The understanding birthed in our long ago and far away can be the sure and vital anchor that serves us in our now.
For me, my “used to” was a long-standing relationship with a doctor in whom I place my highest confidence. And while I have many other reasons for returning to the community that I called home for four years, my visit yesterday was singular in purpose.
My health.
I can’t think of a better reason to return to my “used to.” Can you?
I’ve been back for funerals; for weddings; for baby showers and for all manner of impromptu gatherings with friends. We loved our lives on the Pamlico River. During our tenure there, we added two children to our family and watched as our older two sons grew from boys into young men. When we moved in 2004, our pockets were filled with enough stones of remembrances to commission a large and lasting memorial.
It would take us a long season to recover from the grief of our “letting go.” But we did, we have, and the place we “used to” call home has been replaced by the community that now houses our hearts.

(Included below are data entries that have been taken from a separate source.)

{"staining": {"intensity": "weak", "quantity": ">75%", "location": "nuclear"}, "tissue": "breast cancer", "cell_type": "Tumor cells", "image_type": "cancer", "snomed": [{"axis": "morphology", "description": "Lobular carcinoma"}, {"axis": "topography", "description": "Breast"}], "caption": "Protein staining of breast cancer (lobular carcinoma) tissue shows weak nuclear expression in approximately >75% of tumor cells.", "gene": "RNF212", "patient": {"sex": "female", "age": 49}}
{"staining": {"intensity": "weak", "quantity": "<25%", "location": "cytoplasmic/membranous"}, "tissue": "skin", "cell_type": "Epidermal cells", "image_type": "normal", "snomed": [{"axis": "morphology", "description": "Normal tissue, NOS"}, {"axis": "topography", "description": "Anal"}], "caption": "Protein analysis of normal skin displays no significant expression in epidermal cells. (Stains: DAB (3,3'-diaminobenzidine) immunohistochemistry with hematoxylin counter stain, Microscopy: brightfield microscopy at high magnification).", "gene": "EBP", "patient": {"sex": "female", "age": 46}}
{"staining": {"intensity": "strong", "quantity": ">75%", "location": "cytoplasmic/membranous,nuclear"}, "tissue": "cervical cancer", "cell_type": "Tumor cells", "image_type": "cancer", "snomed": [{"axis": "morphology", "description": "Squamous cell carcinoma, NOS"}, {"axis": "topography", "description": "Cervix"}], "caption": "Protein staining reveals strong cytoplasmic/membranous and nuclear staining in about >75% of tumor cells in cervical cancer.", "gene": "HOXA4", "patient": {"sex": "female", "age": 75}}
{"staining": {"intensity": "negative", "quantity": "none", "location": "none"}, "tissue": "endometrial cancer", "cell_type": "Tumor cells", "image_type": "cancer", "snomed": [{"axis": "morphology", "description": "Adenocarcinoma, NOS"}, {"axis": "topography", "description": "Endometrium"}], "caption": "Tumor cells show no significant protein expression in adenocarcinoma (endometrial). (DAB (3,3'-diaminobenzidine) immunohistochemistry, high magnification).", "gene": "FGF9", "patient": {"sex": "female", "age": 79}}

I am thankful for the outward pulse that exists within me. And while I don’t always readily embrace its rhythm, I value the portrait that it paints. It is a picture that breathes with the truth and understanding of our Father’s intention for our lives.
God means for us to move beyond ourselves. For some of us, it’s a literal move. For others, it’s an inward resolve to become an outward person. Regardless of our physical locations, whether it is one or many throughout our lifetime, God has set his “go” into our spirits. Not because he’s trying to make our lives difficult, but rather because he’s allowing us to make his matter.
His life. His will be done on earth as it is in heaven. In us, through us, and beyond us as we walk our obedience and scatter his seed accordingly. We need not fear the corners that lie ahead. Instead, we can turn them with the confidence of all eternity. Why?
Because the understanding birthed in our long ago and far away can be the sure and vital anchor that serves us in our now.
Long ago and far away, God interrupted the place where you used to live with the truth of your forever—the place where you will always live.
At home with him. He is the only place where you can truly return, and have it be the same, feel the same, and carry the same weight in your heart that it always has. You carry that truth with you wherever you go.
Thus, no matter your station in life, no matter the twists and turns of your current “going,” God is your Confidence, and the long-standing relationship birthed with him on this side of eternity secures your heart’s health for the outward obedience required to get you there. To get me there.
To our final destination where feet no longer gather dust and where hearts no longer grieve the pain of our letting go’s. Until then, may the consecrated ache that precedes our arrival be the eternal fuel that keeps us moving, with an eternal “go” in our spirits and with God’s kingdom end in mind. Thus, I pray…
Bring us home, Father, to the place where you have always lived. Forgive me when my temporal dwelling becomes too important—when the aches and pains of my moving beyond myself exceed the portrait of my eternal journey. You have made my faith to be a moving faith…a progressive and outward influence that refuses the stagnancy of an inward focus. Keep me moving, Father. Whether in this current station of life or in another, never let me forget that my steps are forged with the truth and love of an unseen kingdom that is calling me onward and upward to receive my crown and your forever kingdom’s rest. Today, I concede my heart and will for the outward pulse of the journey. Amen.